The Service Cutter tool proposes a structured way to service decomposition. It suggests how a system could be decomposed into services according to 14 prioritized coupling criteria. Domain model elements are required as input. The tool then applies graph clustering algorithms to identify possible service cuts, which are returned as output. The approach was proposed by this paper.

Context Mapper Integration

We provide a Service Cutter library, which is a fork of the original Service Cutter, to be able to offer its structured decomposition approach in Context Mapper. The library allows you to propose new decomposition suggestions in the form of CML Context Maps. The decompositions are derived from the original coupling criteria catalog.

Once you have modeled your system in CML or discovered it from existing code, you can generate new decomposition suggestions or service cuts by using the following context menu entry:

Generate New Service Cuts (Context Menu)

Input and Preconditions

Service Cutter needs the system to be described in entities and so-called nanoentities. This structure is automatically derived from your CML model. The following preconditions have to be fulfilled so that we are able to derive the basic structure of your system required by Service Cutter (ERD part):

  • Your CML model must include Bounded Contexts with entities and attributes.
    • Without attributes, we cannot derive nanoentities and Service Cutter cannot calculate decompositions.

User Representations

In addition to the basic structures (including Bounded Contexts, Aggregates, domain objects, and attributes), Service Cutter takes so-called user representations which improve the suggested service cuts immensely. The CML language offers corresponding features so that Context Mapper can derive all the user representations automatically. Of course, we can only derive individual user representations if you use the corresponding CML features. The following list shows how the representations are derived and which CML features you have to use:

Solver Configuration

Once you generated your first service cut you will find a .servicecutter.yml file in the root directory of your project: (if you work with Eclipse you have to disable the .* resources filter to see the file in the project/file/package explorer)

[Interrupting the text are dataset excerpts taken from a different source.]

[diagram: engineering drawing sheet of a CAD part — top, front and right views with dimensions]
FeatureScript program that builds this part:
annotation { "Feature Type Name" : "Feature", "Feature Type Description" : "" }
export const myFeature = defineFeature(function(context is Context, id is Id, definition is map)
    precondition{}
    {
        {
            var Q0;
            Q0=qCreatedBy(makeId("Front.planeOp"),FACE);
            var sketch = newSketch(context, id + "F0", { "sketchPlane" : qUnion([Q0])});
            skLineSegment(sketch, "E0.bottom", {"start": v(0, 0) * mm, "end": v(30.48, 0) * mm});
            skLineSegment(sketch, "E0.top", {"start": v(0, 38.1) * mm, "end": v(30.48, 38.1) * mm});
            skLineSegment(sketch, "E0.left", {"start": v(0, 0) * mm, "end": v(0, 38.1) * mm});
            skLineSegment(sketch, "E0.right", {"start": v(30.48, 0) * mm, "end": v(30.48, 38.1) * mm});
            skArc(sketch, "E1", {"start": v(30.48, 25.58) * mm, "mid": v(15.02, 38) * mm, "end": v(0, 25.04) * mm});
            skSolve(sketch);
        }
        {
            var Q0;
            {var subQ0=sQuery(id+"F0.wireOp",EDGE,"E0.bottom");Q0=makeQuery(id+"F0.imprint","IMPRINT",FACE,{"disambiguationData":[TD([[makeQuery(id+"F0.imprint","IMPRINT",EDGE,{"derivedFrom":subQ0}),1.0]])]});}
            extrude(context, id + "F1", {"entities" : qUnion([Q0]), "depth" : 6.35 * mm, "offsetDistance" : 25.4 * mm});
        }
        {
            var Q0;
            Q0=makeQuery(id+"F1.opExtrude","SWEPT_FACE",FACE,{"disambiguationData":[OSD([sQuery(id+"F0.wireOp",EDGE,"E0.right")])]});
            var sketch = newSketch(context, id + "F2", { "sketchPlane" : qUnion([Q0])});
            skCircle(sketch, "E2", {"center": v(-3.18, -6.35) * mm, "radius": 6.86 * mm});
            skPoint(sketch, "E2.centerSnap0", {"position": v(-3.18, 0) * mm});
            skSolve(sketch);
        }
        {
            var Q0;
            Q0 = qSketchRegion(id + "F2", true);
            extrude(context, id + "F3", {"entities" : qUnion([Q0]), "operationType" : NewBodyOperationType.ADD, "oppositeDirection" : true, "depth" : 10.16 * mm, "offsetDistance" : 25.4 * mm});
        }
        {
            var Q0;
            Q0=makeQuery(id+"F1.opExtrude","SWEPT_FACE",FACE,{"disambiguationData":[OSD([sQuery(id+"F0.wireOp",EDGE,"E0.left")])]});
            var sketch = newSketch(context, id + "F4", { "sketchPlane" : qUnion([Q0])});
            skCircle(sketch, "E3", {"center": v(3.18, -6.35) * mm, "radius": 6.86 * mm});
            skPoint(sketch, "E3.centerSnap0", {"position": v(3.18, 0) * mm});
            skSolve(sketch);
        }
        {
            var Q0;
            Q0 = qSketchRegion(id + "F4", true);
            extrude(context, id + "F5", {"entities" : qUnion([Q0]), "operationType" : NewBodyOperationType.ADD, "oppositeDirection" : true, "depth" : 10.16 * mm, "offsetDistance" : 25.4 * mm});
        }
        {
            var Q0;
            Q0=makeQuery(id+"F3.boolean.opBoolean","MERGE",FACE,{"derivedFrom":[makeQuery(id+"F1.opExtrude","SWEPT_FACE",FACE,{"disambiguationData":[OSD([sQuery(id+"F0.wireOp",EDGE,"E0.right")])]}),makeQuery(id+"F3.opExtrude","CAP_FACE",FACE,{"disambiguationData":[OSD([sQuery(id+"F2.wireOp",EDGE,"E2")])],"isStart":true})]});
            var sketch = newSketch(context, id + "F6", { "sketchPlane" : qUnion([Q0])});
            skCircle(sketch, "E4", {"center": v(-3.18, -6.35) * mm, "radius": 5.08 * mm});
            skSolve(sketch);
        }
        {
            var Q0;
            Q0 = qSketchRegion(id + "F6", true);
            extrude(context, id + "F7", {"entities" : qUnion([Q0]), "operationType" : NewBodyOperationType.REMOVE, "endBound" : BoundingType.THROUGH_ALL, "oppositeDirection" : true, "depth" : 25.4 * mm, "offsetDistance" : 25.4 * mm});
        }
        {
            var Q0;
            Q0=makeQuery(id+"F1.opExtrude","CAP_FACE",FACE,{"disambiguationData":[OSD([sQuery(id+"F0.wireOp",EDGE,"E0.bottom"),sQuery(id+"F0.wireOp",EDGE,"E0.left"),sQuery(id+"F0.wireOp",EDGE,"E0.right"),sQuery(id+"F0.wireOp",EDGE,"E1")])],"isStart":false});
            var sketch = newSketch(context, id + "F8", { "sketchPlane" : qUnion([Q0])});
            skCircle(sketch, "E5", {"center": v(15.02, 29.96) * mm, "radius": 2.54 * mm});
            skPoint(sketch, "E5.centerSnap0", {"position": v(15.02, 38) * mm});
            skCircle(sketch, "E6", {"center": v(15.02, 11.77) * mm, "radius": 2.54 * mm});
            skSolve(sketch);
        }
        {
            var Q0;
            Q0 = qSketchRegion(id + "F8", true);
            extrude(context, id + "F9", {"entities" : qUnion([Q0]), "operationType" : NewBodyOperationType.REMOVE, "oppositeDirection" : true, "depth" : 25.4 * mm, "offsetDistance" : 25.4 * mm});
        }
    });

Service Cut Generator Configuration File

In this file you can customize the priority of each coupling criterion, as you can in Service Cutter. You can further change the clustering algorithms. Details about the config file can be found here.

Example Result

When calling Propose New Service Cut, Context Mapper will create a new CML file with a new decomposition suggestion. This is one example decomposition generated for the DDD cargo sample application:

Service Cut Generator Example Result (DDD Cargo sample application)

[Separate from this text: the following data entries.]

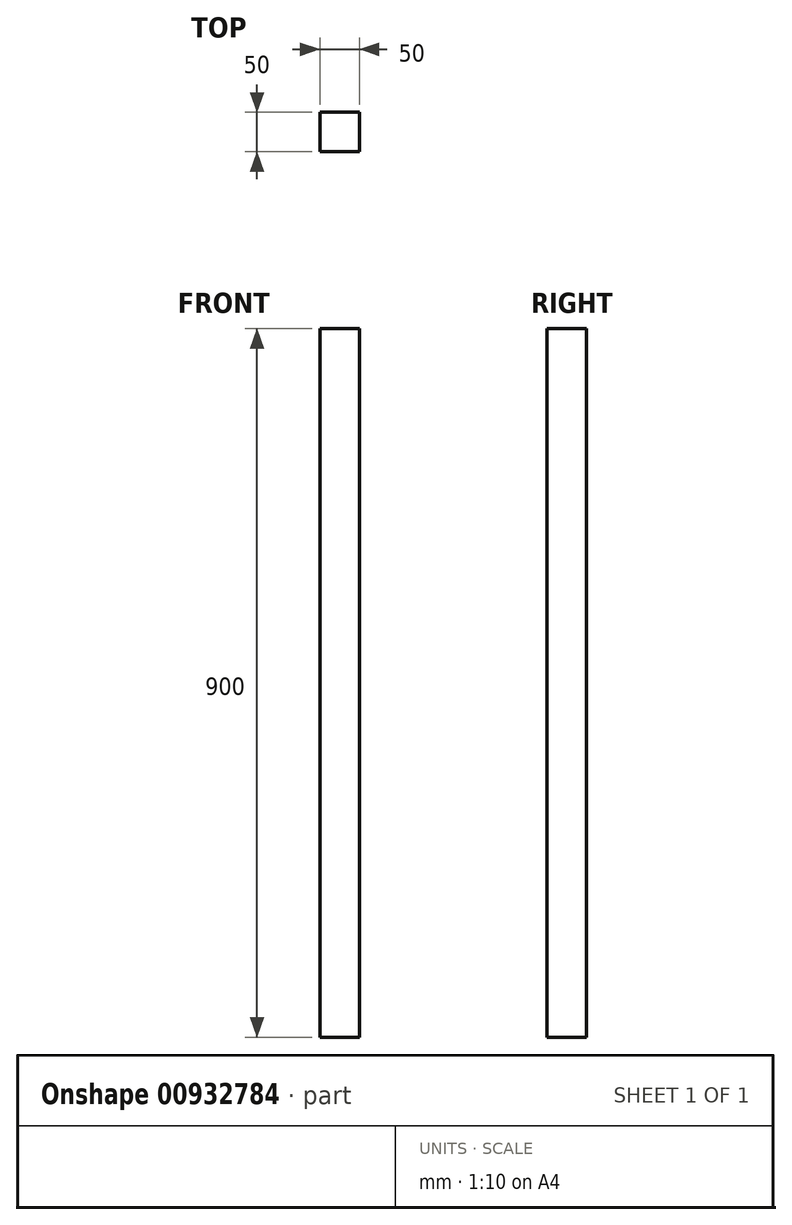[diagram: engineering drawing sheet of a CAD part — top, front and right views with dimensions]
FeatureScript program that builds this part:
annotation { "Feature Type Name" : "Feature", "Feature Type Description" : "" }
export const myFeature = defineFeature(function(context is Context, id is Id, definition is map)
    precondition{}
    {
        {
            var Q0;
            Q0=qCreatedBy(makeId("Top.planeOp"),FACE);
            var sketch = newSketch(context, id + "F0", { "sketchPlane" : qUnion([Q0])});
            skLineSegment(sketch, "E0.bottom", {"start": v(-77.8, -40.7) * mm, "end": v(-27.8, -40.7) * mm});
            skLineSegment(sketch, "E0.top", {"start": v(-77.8, -90.7) * mm, "end": v(-27.8, -90.7) * mm});
            skLineSegment(sketch, "E0.left", {"start": v(-77.8, -40.7) * mm, "end": v(-77.8, -90.7) * mm});
            skLineSegment(sketch, "E0.right", {"start": v(-27.8, -40.7) * mm, "end": v(-27.8, -90.7) * mm});
            skSolve(sketch);
        }
        {
            var Q0;
            Q0=makeQuery(id+"F0.imprint","IMPRINT",FACE,{"disambiguationData":[TD([[makeQuery(id+"F0.imprint","IMPRINT",EDGE,{"derivedFrom":sQuery(id+"F0.wireOp",EDGE,"E0.bottom")}),-1.0]])]});
            extrude(context, id + "F1", {"entities" : qUnion([Q0]), "depth" : 900 * mm, "offsetDistance" : 25 * mm});
        }
    });
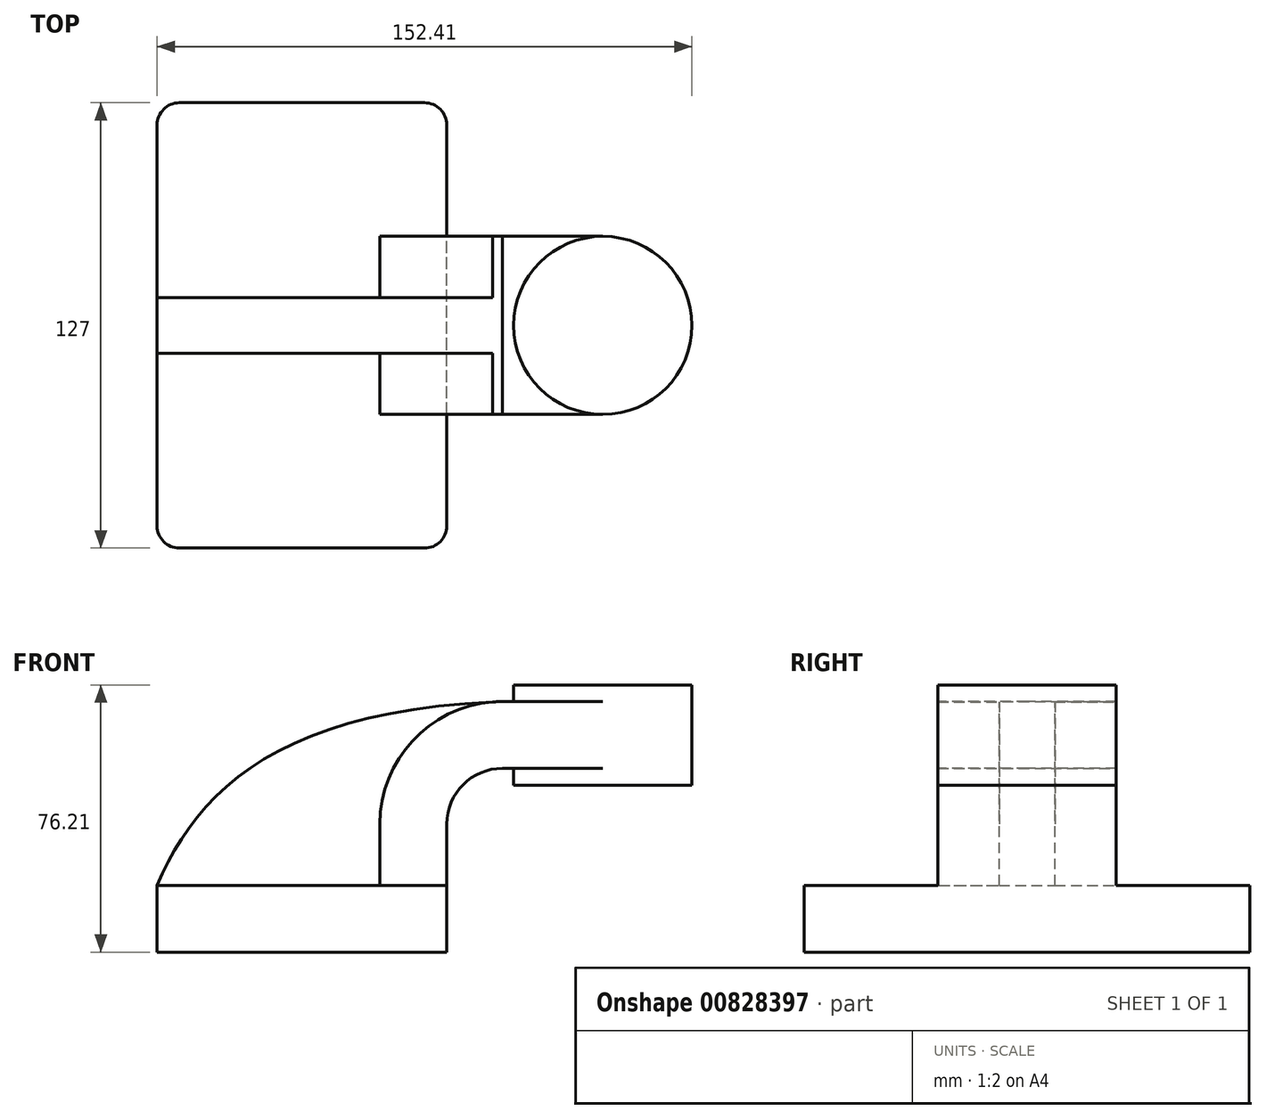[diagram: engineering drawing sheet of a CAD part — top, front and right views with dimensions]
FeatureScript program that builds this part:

Besides decomposition suggestion itself, Context Mapper will generate a Graphviz DOT file (*.gv) that represents the graph that was used by Service Cutter (for the graph clustering).

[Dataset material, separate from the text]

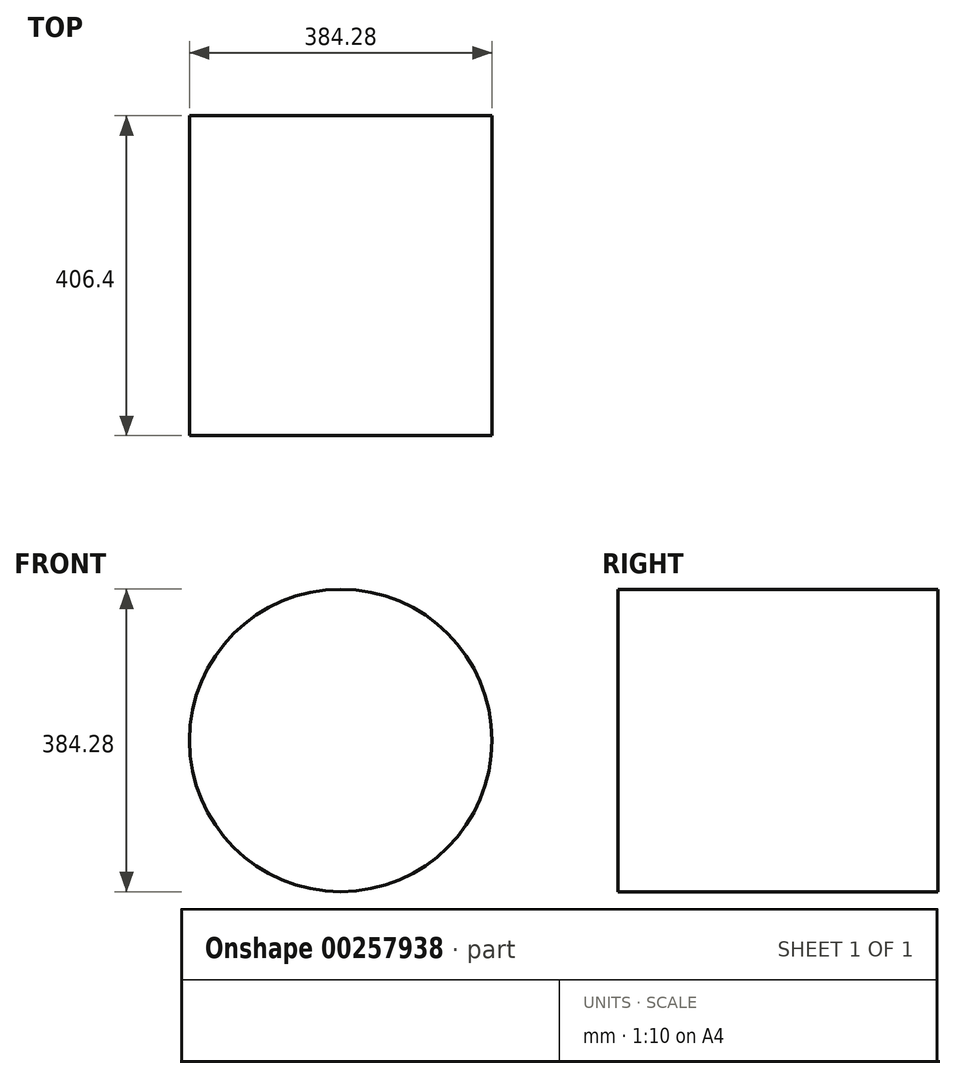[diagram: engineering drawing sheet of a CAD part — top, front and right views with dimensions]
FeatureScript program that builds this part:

Generated GraphViz File (Example Screenshot)

This file can help to understand and retrace the result produced by Service Cutter. Each edge of the graph has a comment that explains the weight value that has been calculated on the basis of the coupling criteria.

You can further use online tools such as http://webgraphviz.com/ and http://graphviz.it to illustrate the graph graphically: (just copy the file content into their editors)

Generated GraphViz File in Online Editor (Example Screenshot)

Note: The graph that Service Cutter uses gets huge very quick. In our experience these online visualization tools can often not generate the visual graphs due to their complexity and size.

Service Cutter Input File Generators

If you want to work with the original Service Cutter tool, a JHipster application, you can also use our Service Cutter generators to derive the needed input files in the JSON format from your Context Map. Simply save them as JSON files (in Context Mapper) and upload them there (in the original Service Cutter). We also describe this in our service decomposition tutorial.